Having made his mark on holidays like Christmas and Halloween (and to a slightly lesser extent, Thanksgiving and Easter) Charles Schulz's Peanuts gang wound up, probably inevitably, as a Saturday morning cartoon which lasted from 1983 to 1985.
Like the television specials that preceded it, the show took most of its storylines and dialogue from the comic strip. Even 2003's I Want A Dog For Christmas, Charlie Brown was lifted from strips from as far back as the late 70s, and many of the classic lines from A Charlie Brown Christmas and It's the Great Pumpkin, Charlie Brown originally showed up in the strip over a decade before anyone saw those specials on TV for the first time.
Other than the fact that The Charlie Brown and Snoopy Show was sandwiched among more thrilling and kinetic animated programming, trying to recreate the subtly and subtext of the comic strip in animated form, much less trying to do it every week, had to be a daunting task. Younger kids could be drawn to it by the characters and the fantasy elements brought to the show by Snoopy, but kids who were old enough to follow along most likely turned to more exhilarating fare. Three years later Jim Davis would repeat Schulz's "strip to TV" formula with Garfield and Friends, which was slightly more successful, though by no means the better of the two.

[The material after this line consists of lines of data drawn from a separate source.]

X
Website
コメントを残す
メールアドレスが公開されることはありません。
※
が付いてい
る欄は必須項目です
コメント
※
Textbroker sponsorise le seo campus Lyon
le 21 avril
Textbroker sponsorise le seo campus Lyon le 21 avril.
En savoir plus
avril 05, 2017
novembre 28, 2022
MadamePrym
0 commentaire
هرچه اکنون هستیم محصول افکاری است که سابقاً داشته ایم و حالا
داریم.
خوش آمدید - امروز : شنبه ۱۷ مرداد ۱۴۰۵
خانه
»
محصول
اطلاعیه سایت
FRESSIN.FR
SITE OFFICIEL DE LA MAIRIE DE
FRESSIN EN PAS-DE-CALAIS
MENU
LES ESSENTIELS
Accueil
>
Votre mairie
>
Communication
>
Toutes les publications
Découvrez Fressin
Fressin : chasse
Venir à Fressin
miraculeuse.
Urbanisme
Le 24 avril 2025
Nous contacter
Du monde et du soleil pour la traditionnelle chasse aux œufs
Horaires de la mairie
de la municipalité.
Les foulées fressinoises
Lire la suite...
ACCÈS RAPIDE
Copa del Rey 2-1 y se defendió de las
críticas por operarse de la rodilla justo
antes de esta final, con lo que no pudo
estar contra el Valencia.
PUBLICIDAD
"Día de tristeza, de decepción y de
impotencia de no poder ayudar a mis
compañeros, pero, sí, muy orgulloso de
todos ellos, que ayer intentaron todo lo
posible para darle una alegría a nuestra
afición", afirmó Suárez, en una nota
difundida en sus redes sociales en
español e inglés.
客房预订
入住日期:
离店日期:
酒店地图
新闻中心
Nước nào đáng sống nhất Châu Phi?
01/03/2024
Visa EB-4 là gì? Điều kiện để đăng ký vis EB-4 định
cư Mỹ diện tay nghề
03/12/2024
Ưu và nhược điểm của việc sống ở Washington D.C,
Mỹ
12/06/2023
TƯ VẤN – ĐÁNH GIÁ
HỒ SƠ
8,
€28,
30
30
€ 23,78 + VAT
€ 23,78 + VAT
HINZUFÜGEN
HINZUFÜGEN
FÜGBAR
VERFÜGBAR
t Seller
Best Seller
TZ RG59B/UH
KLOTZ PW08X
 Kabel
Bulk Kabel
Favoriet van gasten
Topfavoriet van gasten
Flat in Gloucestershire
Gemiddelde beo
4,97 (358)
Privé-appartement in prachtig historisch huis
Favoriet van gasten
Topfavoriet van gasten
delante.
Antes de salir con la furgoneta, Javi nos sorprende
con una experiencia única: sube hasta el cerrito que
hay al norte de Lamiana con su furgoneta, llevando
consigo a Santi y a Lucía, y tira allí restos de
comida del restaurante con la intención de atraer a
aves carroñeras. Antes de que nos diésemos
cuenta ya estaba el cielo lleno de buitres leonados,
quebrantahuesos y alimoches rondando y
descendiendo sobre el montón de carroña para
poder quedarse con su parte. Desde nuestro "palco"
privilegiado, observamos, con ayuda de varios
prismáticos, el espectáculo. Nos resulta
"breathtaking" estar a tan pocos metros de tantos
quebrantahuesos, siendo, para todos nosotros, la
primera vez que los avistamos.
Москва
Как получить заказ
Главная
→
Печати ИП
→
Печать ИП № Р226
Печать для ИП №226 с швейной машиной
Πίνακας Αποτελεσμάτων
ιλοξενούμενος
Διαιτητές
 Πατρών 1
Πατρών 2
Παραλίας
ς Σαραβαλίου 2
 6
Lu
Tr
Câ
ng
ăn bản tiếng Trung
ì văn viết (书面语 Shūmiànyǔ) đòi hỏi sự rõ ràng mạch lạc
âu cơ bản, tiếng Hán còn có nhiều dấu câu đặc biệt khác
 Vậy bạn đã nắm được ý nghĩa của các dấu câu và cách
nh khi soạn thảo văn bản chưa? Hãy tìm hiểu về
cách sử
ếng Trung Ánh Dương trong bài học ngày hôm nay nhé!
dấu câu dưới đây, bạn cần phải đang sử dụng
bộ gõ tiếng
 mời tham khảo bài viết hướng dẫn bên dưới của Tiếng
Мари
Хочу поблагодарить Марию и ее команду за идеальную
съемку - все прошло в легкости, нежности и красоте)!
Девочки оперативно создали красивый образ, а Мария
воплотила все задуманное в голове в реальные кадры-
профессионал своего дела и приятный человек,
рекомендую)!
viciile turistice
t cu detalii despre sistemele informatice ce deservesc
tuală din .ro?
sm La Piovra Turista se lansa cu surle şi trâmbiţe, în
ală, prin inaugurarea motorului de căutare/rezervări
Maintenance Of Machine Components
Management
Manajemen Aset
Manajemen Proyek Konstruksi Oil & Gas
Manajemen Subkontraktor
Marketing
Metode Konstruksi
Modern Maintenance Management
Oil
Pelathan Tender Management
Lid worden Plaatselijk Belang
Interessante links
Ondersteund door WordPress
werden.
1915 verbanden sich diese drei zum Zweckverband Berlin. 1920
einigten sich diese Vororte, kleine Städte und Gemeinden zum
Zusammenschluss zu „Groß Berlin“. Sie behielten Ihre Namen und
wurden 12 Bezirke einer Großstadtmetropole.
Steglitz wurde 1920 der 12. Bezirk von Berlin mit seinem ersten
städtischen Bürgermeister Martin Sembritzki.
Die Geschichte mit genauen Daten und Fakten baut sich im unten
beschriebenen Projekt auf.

Having watched two Peanuts specials recently and my one worn out VHS copy of The Charlie Brown and Snoopy Show, what I find especially interesting is that even though new kids are always brought in to provide the voices of the characters, they still sound very much the same. Not just the voice itself, but the delivery and cadence is always very similar as well. It shows just how much thought and care went in to trying to recreate the Peanuts universe in a new medium, even if the transition wasn't always a smooth one.












Reader Comments (Page 1 of 1)
12-11-2005 @ 10:05AM
captainmicahp said...
I have a hazy memory of this show i was very young when it was on, i loved the snoopy red baron and his homeless mexican cousin, but on a side note, i wish they would stop publisihng peanuts, it may have been a good comic strip 40 years ago, but it really feels date, and there has not been an new one published in like 10 years. I am all in favor of respecting a classic, which peanuts most certainly is, but peanuts is played out. there is a reason why Dallas is not on primetime anymore. its time came and went and that is the same for Charlie Brown.
Reply
12-11-2005 @ 12:19PM
Jamie said...
I have to disagree with your Garfield and Friends comparison. That cartoon was highly underrated as satire, particularly for Saturday morning fare. If it hadn't had the "stigma" of being a Saturday morning kiddie show, it would have gotten some young adult viewers enjoying the layered jokes in a way most kids missed. I didn't get that from any Charlie Brown cartoon, much less this one.
Reply
12-15-2005 @ 3:07PM
Joe Cabrera said...
I agree with the last poster. The Garfield cartoon was hilarious: nothing like the inane strip. Most of the credit goes to Mark Evanier for doing such a great job with it. It was definitely written for both adults as well as kids.
And what annoyed me most about those Saturday morning Peanuts cartoons, is that I *think* Charles Schulz required them to use all the dialog from his strips exactly as written. Which means each bit consisted of four parts: line describing premise, line of dialog, line of dialog, punchline. Just like the four panels they originally appeared in. The problem is that the same premise would get repeated on that "first" panel every time, so you'd often get the same line of dialog more or less six times (!) since that's how it went in the paper Mon-Sat. Like I said, annoying.